=== DATA SHOWN ===
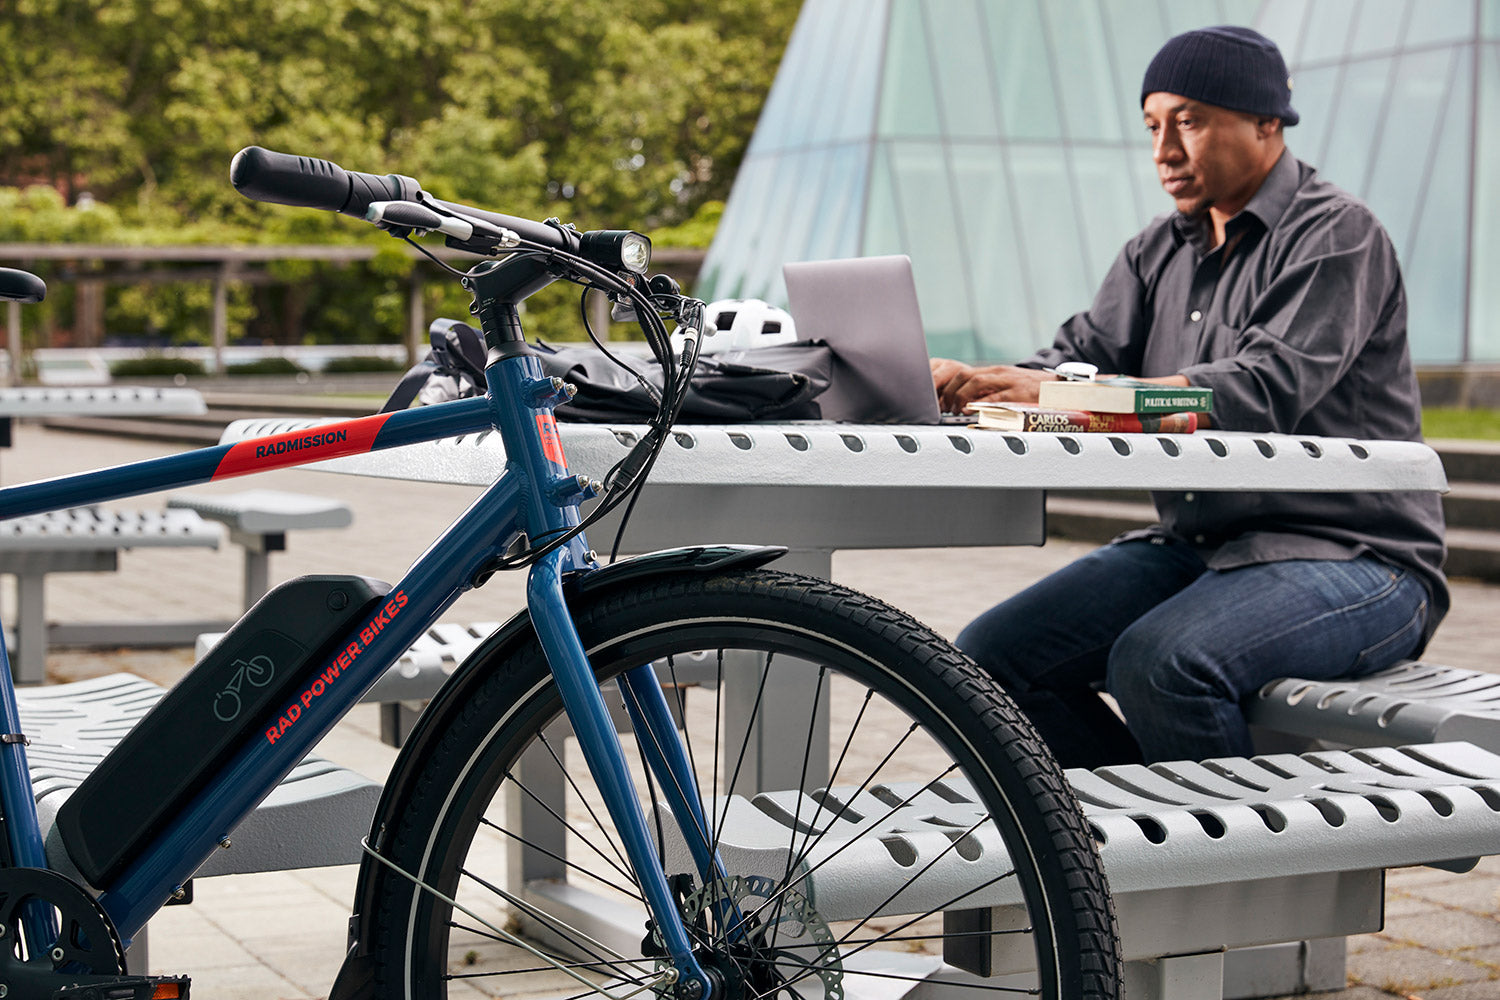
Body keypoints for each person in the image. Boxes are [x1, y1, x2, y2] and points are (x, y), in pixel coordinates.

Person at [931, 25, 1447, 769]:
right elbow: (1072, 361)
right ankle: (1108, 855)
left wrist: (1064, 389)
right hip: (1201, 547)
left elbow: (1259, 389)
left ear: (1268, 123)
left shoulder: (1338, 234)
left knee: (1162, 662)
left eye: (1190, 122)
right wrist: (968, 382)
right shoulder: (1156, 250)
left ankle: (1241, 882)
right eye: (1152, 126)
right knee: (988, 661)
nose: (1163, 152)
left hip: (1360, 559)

* * *

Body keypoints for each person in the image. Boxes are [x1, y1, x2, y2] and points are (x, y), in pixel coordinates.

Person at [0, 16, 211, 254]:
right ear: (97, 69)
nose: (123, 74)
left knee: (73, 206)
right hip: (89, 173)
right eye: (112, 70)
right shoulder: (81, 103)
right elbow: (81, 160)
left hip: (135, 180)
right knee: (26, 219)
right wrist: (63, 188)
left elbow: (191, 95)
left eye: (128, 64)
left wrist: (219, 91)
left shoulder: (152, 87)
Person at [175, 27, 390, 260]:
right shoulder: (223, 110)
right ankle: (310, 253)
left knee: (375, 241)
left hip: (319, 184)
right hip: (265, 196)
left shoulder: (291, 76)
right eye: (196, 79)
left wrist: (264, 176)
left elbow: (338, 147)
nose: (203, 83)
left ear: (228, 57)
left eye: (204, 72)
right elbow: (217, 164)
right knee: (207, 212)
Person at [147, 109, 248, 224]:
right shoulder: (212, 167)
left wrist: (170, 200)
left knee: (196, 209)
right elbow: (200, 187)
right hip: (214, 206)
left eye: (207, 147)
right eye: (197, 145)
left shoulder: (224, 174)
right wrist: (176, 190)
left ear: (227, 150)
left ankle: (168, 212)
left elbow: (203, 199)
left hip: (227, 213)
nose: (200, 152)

=== EXERCISE DIRECTIONS ===
Reproduce exactly, and with no other material, the lines between those holding "left eye: (128, 64)" and "nose: (200, 152)", inclusive.

=== RESPONSE BOX ===
left eye: (128, 64)
left wrist: (219, 91)
left shoulder: (152, 87)
Person at [175, 27, 390, 260]:
right shoulder: (223, 110)
right ankle: (310, 253)
left knee: (375, 241)
left hip: (319, 184)
right hip: (265, 196)
left shoulder: (291, 76)
right eye: (196, 79)
left wrist: (264, 176)
left elbow: (338, 147)
nose: (203, 83)
left ear: (228, 57)
left eye: (204, 72)
right elbow: (217, 164)
right knee: (207, 212)
Person at [147, 109, 248, 224]:
right shoulder: (212, 167)
left wrist: (170, 200)
left knee: (196, 209)
right elbow: (200, 187)
right hip: (214, 206)
left eye: (207, 147)
right eye: (197, 145)
left shoulder: (224, 174)
right wrist: (176, 190)
left ear: (227, 150)
left ankle: (168, 212)
left elbow: (203, 199)
left hip: (227, 213)
nose: (200, 152)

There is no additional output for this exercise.